Kundenfeedback und Beschwerdemanagement

Als ich kürzlich mit einer Charter-Airline aus dem Urlaub  zurückkehrte, fiel mir einer der Flugbegleiter sehr positiv auf. Das wollte ich der Airline gerne per Kundenfeedback mitteilen. Allerdings fand ich auf der Webseite der Airline selbst nach einigem Suchen keine Kontaktmöglichkeiten für Lob, Anregungen oder Kritik. Lediglich eine für Reklamationen.

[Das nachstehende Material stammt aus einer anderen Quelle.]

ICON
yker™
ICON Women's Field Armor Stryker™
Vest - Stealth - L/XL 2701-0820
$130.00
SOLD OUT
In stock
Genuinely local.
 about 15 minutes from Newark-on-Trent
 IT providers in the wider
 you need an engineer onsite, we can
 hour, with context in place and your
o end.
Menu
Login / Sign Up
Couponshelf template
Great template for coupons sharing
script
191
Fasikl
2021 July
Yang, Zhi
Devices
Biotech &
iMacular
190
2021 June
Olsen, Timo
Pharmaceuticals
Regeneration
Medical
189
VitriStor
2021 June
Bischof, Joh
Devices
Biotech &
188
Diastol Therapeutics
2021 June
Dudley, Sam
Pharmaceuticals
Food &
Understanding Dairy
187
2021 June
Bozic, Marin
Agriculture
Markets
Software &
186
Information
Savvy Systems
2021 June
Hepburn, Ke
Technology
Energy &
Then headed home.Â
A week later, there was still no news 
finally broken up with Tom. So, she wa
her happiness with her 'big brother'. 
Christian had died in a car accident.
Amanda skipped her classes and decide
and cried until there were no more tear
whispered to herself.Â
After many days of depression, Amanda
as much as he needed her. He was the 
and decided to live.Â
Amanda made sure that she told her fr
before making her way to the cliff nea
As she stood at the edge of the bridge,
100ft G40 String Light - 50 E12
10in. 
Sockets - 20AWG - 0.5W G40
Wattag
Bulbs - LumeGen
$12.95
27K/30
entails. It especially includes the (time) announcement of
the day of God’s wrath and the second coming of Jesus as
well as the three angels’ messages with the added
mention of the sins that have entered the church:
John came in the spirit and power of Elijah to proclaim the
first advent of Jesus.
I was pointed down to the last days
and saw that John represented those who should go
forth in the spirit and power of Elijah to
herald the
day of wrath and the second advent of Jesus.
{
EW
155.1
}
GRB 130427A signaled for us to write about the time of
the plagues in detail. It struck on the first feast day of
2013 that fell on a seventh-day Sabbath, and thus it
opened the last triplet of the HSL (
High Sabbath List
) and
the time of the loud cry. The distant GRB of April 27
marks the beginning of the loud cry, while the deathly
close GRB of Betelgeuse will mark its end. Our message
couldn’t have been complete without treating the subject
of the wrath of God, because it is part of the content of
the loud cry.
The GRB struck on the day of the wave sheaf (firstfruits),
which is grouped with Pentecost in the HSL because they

Kundenfeedback und Beschwerdemanagement

Zehn bis zwölf Wochen bis zu einer Reaktion?

Also hielt ich mich an die allgemeine Mail-Adresse und ließ dem Unternehmen auf diese Weise mein Lob zukommen. Als ich keine Antwort bekam, wandte ich mich an die Reklamationsstelle. Daraufhin kam ein standardisiertes Antwortschreiben. Die Bearbeitung meines Anliegens auf Grund der Fülle solcher Schreiben (!) wird zehn bis zwölf Wochen in Anspruch nehmen. Zehn bis zwölf Wochen!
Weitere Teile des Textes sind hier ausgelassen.